Mr Blinken said earlier that a revitalised Palestinian Authority stands the best hope of governing Gaza in the event that Hamas is eradicated by the IDF, telling a Senate committee: “At some point, what would make the most sense would be for an effective and revitalised Palestinian Authority to have governance and ultimately security responsibility for Gaza.”
Prime Minister Anthony Albanese spoke of his own concerns following the airstrikes and after a telephone call with Israeli Prime Minister Benjamin Netanyahu, held three weeks after a request by the Australian government was submitted, a perceived snub remarked upon in the aftermath of October 7 by Opposition Leader Peter Dutton.
“We say that Israel has a right to defend itself but how it defends itself matters,” Mr Albanese said on Wednesday.
“We want to see all innocent lives protected. Every life matters.
“Every Israeli, every Palestinian, innocent people have been impacted by this in Israel and in Palestine and we are concerned about humanitarian issues.”
Egypt, which blocked its Rafah border crossing with Gaza, has steadfastly refused to accept Palestinian refugees but appears likely to relent under international pressure to take in the severely wounded for treatment in its Sinai-based field hospitals.

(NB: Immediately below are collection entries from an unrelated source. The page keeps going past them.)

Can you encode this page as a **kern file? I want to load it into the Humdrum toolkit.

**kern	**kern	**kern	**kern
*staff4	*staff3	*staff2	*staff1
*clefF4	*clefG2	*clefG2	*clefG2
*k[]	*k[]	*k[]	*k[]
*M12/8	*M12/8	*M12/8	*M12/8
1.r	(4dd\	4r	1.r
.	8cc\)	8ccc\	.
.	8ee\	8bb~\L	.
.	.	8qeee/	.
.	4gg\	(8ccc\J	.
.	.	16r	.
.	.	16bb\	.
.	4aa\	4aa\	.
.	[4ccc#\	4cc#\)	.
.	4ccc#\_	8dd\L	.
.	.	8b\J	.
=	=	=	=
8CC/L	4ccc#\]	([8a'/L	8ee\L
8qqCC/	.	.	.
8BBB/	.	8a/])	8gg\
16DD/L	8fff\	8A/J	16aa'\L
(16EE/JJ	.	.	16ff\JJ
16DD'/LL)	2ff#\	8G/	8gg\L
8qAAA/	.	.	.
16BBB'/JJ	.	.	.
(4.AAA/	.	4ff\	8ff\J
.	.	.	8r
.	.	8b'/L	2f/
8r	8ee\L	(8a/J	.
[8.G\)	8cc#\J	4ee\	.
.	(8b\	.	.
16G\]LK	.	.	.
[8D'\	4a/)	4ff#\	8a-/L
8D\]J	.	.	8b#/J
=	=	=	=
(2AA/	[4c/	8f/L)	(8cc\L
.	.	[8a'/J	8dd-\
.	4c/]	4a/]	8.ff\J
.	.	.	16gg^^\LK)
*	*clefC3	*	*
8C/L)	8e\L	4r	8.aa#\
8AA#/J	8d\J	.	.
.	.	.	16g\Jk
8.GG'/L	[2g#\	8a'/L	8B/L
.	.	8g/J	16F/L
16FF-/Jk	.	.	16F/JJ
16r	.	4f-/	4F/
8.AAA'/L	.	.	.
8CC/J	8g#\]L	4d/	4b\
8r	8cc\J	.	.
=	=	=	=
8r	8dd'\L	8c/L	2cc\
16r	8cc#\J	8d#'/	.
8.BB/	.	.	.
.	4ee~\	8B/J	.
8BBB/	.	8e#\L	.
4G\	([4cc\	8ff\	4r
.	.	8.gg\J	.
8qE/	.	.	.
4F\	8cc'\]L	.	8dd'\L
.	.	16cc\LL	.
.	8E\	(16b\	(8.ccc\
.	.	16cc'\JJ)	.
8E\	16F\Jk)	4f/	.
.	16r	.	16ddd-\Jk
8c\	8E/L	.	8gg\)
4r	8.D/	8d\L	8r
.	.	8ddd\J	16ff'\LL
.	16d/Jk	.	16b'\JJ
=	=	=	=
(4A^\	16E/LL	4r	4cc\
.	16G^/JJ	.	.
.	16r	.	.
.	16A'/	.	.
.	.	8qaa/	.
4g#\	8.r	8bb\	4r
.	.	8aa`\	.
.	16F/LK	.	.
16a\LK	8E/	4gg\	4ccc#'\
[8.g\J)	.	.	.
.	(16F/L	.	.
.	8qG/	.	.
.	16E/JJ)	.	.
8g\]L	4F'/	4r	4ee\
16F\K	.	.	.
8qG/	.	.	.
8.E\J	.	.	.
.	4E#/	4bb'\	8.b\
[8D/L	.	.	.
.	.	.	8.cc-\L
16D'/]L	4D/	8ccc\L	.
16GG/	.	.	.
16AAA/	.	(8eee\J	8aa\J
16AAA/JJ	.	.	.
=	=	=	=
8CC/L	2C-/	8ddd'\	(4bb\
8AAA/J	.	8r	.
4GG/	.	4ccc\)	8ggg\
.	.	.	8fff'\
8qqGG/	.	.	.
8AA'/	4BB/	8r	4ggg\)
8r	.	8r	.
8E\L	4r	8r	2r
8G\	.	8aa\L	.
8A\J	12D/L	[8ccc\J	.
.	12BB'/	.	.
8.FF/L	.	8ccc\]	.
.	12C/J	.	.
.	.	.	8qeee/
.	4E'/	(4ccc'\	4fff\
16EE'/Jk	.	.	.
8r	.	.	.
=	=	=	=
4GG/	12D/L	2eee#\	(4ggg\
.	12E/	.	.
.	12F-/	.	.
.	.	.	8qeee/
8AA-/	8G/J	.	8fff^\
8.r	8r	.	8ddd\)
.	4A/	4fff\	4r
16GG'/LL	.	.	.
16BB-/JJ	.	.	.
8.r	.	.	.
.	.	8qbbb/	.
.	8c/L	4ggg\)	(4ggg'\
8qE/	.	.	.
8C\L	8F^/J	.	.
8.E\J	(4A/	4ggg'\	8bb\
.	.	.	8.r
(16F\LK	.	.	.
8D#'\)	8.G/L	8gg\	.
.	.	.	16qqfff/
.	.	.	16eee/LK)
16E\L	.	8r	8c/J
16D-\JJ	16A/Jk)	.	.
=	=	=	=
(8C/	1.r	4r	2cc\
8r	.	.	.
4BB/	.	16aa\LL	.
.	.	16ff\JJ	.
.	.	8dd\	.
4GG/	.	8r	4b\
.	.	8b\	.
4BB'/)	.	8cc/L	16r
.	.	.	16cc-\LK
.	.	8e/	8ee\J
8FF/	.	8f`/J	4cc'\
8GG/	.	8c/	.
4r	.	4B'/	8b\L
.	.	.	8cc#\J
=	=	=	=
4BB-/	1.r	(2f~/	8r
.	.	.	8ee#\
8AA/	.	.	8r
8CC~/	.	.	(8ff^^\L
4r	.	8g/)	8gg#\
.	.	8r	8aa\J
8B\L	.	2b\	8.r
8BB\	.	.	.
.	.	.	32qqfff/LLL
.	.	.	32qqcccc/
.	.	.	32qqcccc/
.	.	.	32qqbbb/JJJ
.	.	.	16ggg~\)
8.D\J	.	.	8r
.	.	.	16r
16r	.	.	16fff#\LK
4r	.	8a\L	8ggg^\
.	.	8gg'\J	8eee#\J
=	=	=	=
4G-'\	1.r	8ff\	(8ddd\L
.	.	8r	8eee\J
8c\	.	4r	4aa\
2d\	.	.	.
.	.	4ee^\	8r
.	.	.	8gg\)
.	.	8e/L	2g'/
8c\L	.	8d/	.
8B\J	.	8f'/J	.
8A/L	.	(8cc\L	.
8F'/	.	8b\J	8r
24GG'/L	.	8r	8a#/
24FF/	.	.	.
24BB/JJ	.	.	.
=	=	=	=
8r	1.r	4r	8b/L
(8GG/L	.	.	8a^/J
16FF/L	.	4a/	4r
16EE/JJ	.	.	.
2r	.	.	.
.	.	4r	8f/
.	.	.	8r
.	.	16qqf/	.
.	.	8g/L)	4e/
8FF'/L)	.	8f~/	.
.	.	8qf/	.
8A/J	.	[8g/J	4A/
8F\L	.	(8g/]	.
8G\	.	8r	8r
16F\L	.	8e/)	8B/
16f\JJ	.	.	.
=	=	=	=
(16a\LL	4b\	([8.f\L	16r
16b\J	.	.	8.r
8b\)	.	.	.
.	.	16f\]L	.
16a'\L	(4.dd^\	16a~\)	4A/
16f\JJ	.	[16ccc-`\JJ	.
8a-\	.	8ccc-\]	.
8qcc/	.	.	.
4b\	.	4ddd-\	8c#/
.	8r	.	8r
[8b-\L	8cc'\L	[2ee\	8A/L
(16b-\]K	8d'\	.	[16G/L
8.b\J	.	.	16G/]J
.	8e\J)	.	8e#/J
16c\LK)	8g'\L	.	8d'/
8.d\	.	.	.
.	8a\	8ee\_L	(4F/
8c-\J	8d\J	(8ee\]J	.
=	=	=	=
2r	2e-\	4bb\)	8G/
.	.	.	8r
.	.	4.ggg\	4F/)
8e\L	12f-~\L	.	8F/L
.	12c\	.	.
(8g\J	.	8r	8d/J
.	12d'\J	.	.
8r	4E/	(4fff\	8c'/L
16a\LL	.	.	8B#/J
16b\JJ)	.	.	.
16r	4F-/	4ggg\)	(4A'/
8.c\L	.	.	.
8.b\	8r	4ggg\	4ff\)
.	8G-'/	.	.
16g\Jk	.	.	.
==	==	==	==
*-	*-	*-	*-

With the ground incursion advancing and special forces and armoured vehicles now much deeper into the Gaza Strip, IDF officials say the combat environment has shifted to close-quarter fighting, resulting in an uptick in Israeli military casualties, among them the infantry who entered Jabalia on foot to secure it.
“This is complex hand-to-hand combat. In the fierce battles that took place today, we lost troops,” IDF spokesman Rear Admiral Daniel Hagari said.
Meanwhile, Israeli naval vessels have been dispatched to the Red Sea after a surface-to-surface missile and drones were intercepted in the vicinity of Eilat, in Israel’s south, launched by Iranian-backed Houthi rebels operating in Yemen.
“They try to challenge us, divert our attention away from the war in Gaza,” Rear Admiral Hagari said. “We remain focused on the fighting in Gaza.”
A Houthi spokesman said the attacks would continue until the “Israeli aggression stops”.
Israel said nine soldiers were killed as troops engaged in “fierce battles” with Hamas militants “deep inside the Gaza Strip” on Tuesday.
Hamas’s armed wing, the Ezzedine al-Qassam Brigades, has vowed to turn Gaza into a “graveyard” for invading forces.
Israelis also face a daily barrage of aerial attacks from Hamas and other Iran-backed groups around the Middle East.
Yemen’s Huthi rebels said they had “launched a large batch of ballistic missiles … and a large number of armed aircraft” towards Israel on Tuesday.
Israel’s military said a “hostile aircraft intrusion” had set off warning sirens in Eilat, its Red Sea resort, and a surface-to-surface missile was “successfully intercepted.”
In the north, Israel has traded near-daily fire with Lebanon’s Iran-backed Hezbollah movement.